_Task item_. The stretch wanted below opens at the line containing "459 407 4871" and closes at the line containing "133 358 4590". Please return it exactly, with no other lines.

_Records from a data collection_.

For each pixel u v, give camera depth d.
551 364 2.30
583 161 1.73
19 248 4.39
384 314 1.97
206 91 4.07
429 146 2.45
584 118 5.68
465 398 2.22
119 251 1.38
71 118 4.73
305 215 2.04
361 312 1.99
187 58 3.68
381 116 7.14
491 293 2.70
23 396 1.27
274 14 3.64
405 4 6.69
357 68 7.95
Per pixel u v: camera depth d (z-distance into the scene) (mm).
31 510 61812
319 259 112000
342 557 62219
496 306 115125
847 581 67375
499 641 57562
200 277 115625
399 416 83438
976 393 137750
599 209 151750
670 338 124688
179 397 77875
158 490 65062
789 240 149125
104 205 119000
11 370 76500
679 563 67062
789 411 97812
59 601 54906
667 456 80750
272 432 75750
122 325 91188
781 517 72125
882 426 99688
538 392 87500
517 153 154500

---

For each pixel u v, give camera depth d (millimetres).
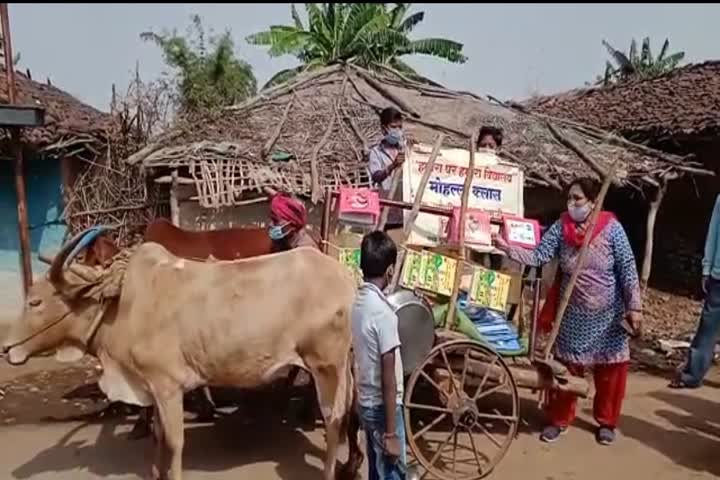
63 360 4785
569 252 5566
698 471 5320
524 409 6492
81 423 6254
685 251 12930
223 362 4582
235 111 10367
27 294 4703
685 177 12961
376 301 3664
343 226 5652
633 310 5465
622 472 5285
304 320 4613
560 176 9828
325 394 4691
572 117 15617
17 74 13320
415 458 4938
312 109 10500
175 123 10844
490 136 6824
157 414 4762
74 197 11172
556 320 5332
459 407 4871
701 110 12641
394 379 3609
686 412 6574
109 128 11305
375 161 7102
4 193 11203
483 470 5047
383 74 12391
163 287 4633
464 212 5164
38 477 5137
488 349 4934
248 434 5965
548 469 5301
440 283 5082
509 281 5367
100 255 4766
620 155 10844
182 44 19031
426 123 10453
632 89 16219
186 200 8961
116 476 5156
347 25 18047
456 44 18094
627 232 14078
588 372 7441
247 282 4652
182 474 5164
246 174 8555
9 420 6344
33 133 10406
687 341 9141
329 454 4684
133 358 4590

...

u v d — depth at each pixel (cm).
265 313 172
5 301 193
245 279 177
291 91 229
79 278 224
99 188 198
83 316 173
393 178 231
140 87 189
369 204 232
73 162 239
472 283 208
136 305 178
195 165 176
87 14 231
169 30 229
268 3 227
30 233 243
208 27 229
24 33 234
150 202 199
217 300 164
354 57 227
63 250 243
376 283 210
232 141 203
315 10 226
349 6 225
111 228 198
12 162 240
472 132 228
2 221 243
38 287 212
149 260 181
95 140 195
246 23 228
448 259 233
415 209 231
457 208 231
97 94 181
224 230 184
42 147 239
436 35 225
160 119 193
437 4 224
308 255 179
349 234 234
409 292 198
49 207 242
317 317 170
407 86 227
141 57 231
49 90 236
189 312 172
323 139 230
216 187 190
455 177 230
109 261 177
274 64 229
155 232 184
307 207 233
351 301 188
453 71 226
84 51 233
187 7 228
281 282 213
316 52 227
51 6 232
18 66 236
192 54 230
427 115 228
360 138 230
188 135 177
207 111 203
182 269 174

_Solution to this exercise_.
459 407 4871
701 110 12641
394 379 3609
686 412 6574
109 128 11305
375 161 7102
4 193 11203
483 470 5047
383 74 12391
163 287 4633
464 212 5164
38 477 5137
488 349 4934
248 434 5965
548 469 5301
440 283 5082
509 281 5367
100 255 4766
620 155 10844
182 44 19031
426 123 10453
632 89 16219
186 200 8961
116 476 5156
347 25 18047
456 44 18094
627 232 14078
588 372 7441
247 282 4652
182 474 5164
246 174 8555
9 420 6344
33 133 10406
687 341 9141
329 454 4684
133 358 4590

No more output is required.